The LFG depleted its treasury in an attempt to regain the peg and the supply of LUNA exploded as traders redeemed UST for LUNA. In the span of about 3 days, the supply of LUNA went from 345m LUNA to 6.5 trillion LUNA. The price of LUNA also fell 100% (quite literally to 0). It was taken off most crypto exchanges and was not at all able to trade anymore. The broader crypto market saw extreme volatility to the downside, with Bitcoin down around 20% and many smaller assets down over 50%.
In the last few days, market volatility has subsided with most assets trading at a steep discount to where they were two weeks ago. Market participants seem to be taking a breath and surveying the damage caused by this implosion – an implosion in terms of market capitalisation of a similar size to the Lehman Brothers collapse back in 2008. We believe that there are several takeaways from this event ranging from micro to macro implications.

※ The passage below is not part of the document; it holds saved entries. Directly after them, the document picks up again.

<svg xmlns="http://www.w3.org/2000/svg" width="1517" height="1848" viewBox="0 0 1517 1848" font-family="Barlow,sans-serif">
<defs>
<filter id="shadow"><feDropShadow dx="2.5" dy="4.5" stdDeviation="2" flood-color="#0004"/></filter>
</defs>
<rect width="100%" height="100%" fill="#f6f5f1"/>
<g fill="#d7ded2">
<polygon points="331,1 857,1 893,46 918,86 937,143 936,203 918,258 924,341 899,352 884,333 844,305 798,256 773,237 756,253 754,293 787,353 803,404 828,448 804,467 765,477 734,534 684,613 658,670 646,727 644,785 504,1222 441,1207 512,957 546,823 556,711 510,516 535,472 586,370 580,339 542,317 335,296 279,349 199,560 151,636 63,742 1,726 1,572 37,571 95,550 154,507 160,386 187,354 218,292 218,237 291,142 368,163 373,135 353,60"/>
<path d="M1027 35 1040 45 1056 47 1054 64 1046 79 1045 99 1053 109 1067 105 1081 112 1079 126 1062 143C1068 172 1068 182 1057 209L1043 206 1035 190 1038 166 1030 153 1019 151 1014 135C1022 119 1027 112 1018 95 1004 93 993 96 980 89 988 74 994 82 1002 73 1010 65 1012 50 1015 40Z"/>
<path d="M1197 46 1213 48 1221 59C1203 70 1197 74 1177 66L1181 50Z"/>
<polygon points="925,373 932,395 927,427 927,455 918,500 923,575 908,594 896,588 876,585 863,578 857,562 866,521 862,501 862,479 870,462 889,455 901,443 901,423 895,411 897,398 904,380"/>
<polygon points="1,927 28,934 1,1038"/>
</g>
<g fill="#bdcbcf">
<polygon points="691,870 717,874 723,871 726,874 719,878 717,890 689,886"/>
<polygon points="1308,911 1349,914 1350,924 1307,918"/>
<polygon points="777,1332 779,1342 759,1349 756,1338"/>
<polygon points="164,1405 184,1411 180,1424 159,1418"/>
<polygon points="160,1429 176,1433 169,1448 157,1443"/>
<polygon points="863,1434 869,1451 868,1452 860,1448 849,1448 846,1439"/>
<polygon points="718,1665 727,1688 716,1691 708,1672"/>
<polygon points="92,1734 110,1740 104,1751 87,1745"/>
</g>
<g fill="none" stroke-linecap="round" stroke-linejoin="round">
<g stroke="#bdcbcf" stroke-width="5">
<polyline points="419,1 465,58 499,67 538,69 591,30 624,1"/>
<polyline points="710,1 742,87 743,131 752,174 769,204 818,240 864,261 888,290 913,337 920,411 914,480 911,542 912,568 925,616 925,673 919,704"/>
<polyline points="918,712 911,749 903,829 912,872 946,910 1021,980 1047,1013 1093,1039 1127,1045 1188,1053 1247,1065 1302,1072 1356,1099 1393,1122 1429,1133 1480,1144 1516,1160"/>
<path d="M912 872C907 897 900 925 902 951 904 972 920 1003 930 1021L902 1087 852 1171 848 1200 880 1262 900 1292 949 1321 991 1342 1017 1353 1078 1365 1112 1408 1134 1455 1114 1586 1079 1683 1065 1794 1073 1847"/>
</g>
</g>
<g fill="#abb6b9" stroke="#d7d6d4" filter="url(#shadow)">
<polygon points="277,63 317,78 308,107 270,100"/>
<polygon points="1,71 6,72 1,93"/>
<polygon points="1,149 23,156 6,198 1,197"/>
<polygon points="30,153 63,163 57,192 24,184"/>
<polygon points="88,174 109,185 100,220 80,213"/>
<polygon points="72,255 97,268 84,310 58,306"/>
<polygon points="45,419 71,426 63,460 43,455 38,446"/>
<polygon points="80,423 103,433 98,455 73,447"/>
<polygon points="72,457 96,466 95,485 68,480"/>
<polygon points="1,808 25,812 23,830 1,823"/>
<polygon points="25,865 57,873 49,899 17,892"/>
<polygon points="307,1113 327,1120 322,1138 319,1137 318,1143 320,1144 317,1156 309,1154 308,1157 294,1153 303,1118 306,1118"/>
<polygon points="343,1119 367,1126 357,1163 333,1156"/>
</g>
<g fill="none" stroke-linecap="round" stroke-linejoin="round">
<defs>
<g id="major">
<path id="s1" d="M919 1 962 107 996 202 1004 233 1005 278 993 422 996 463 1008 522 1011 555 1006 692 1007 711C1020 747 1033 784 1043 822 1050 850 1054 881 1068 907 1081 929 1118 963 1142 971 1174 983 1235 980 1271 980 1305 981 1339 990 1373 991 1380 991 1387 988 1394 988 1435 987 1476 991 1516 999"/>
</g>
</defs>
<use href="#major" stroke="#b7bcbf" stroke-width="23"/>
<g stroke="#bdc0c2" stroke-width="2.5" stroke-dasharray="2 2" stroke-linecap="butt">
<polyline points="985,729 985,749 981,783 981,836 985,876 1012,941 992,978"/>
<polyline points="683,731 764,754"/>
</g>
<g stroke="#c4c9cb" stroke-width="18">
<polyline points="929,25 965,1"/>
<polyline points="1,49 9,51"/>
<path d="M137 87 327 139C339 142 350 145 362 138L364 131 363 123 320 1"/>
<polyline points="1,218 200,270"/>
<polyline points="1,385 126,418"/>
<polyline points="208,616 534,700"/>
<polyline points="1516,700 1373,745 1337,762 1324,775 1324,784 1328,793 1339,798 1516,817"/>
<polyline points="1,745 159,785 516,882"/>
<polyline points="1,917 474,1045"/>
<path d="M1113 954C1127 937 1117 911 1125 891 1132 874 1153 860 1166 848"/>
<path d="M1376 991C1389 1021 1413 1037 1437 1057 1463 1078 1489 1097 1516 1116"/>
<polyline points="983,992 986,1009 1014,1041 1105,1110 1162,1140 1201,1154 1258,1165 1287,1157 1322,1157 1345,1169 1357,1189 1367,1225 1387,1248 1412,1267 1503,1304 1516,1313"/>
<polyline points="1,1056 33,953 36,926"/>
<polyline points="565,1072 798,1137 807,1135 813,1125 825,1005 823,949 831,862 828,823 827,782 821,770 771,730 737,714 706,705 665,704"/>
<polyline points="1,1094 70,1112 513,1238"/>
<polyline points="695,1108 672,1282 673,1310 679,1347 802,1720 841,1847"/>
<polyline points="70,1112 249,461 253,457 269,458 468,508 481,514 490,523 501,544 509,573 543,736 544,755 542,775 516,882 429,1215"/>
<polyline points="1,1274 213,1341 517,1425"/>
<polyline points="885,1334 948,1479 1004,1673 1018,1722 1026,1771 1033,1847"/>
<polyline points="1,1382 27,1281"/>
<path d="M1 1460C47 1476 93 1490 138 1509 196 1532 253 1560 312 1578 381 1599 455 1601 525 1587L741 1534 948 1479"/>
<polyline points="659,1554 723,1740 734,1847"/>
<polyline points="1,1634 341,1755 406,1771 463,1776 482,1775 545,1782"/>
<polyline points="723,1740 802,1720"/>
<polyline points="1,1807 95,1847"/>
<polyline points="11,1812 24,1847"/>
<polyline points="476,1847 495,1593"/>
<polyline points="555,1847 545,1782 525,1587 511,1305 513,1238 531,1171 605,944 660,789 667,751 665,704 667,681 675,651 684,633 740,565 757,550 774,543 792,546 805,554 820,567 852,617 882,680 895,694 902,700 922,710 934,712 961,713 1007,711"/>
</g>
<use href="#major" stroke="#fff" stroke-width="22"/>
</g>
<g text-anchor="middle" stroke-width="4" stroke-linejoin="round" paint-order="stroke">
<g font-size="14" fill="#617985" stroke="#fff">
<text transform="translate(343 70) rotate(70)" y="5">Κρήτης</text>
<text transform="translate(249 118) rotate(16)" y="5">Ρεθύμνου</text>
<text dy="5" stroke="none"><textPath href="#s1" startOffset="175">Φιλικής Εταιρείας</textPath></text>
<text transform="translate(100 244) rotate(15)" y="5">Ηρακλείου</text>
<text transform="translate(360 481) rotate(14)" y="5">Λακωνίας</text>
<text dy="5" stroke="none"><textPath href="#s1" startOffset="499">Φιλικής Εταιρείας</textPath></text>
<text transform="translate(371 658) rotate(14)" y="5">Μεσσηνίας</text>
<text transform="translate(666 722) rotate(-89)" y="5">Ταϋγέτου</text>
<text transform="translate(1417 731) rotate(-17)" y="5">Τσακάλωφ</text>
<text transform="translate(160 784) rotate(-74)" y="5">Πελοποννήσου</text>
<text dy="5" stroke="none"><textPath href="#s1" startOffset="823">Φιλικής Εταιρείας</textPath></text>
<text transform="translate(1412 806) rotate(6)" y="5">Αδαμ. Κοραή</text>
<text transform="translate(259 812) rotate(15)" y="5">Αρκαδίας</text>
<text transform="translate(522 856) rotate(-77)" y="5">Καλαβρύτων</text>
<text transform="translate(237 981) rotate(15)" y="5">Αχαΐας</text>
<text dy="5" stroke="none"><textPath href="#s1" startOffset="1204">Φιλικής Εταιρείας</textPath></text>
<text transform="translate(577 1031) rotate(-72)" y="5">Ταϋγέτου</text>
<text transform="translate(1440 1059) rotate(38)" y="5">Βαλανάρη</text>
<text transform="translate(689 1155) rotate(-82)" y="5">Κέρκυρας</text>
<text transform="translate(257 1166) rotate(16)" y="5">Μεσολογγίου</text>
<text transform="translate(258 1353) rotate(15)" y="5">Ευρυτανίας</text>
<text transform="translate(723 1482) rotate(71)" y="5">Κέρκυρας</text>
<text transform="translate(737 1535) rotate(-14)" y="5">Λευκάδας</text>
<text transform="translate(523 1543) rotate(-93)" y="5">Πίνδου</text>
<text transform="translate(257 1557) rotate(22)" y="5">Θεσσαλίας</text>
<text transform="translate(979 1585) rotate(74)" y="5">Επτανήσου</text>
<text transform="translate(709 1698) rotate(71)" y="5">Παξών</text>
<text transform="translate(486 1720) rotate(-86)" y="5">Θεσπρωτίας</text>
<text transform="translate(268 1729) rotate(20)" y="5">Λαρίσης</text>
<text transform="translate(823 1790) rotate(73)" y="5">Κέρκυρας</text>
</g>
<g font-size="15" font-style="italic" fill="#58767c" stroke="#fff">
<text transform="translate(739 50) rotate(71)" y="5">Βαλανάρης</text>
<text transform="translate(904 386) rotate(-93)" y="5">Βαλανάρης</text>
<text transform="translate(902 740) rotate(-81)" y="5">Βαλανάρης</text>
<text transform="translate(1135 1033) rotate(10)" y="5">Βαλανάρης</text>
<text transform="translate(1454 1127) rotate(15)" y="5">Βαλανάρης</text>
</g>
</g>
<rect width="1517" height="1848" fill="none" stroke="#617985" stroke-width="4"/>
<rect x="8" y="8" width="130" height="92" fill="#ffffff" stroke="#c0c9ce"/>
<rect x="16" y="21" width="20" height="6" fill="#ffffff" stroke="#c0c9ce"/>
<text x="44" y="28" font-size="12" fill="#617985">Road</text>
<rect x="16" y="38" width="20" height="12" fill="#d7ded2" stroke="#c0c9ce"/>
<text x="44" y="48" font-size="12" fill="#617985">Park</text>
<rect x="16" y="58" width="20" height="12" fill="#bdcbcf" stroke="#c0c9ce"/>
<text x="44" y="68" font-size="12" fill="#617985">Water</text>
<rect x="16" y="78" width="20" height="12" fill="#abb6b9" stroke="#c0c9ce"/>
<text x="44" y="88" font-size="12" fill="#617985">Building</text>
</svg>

At the micro end of the scale, algorithmic stablecoins remain unproven and an unsolved design space. This is the most significant failure to date, although other attempts at algorithmic stablecoins such as Empty Set Dollar and Basis Cash, have also failed. In theory, algorithmic stablecoins are incredibly capital efficient and we will see other attempts at building them. The Terra experiment will be a stark reminder of the huge risks involved, but also the huge potential if successfully implemented.
On the macro side, the collateral damage of this implosion has highlighted the interconnected nature of the crypto ecosystem. Crypto is creating the first truly global monetary system. While there are enormous benefits to doing this, the failure of single projects can have significant knock-on effects. As Terra failed, it sent the price of BTC spiralling downwards due to forced treasury sales. There were also several assets in the Cosmos ecosystem that traded exclusively with UST. As UST lost its peg, the price of these assets also fell heavily.
The longer-term impact of this episode remains to be seen. Given the huge losses sustained by retail investors, it is inevitable that regulators will now step in. There is risk that they will look to over-regulate to prevent future catastrophes. On the positive side, there is also the chance that this will force regulators to come up to speed more quickly with the crypto space, which will lead to better regulations in the future.
In the shorter-term, sentiment has shifted. Prices have come down across the board and the ecosystem has been cleansed of leverage. In the private markets, we have already started seeing valuations fall as founders confront the new market reality. As an investor, this presents a big opportunity. In 2019 there was a similar calm, with subdued investor interest and lower valuations. This was the best time to be a crypto investor. Should prices remain depressed, this could again become an excellent moment to invest in projects with strong fundamentals and long-term minded teams. Some of our best investments and most staggering returns resulted from investments made during the last bear market of 2018/19. As a long-term minded investor, despite being painful in the short term, we somewhat hope that crypto markets stay depressed for a few months longer as we plant the seeds for our next big winners in Fund 4.
At CMCC Global, we have been reminded that continued due diligence is an essential ingredient to long term success. We have always held the belief that we would rather hold a small number of high-conviction assets than take the “spray and pray” approach to investing. This means that we have a high bar for new investments and closely monitor investments in our portfolio. We will be quick to divest when we lose conviction. But at the same time, we are not afraid to take big bets on innovative and exciting new projects that are pushing new technological boundaries.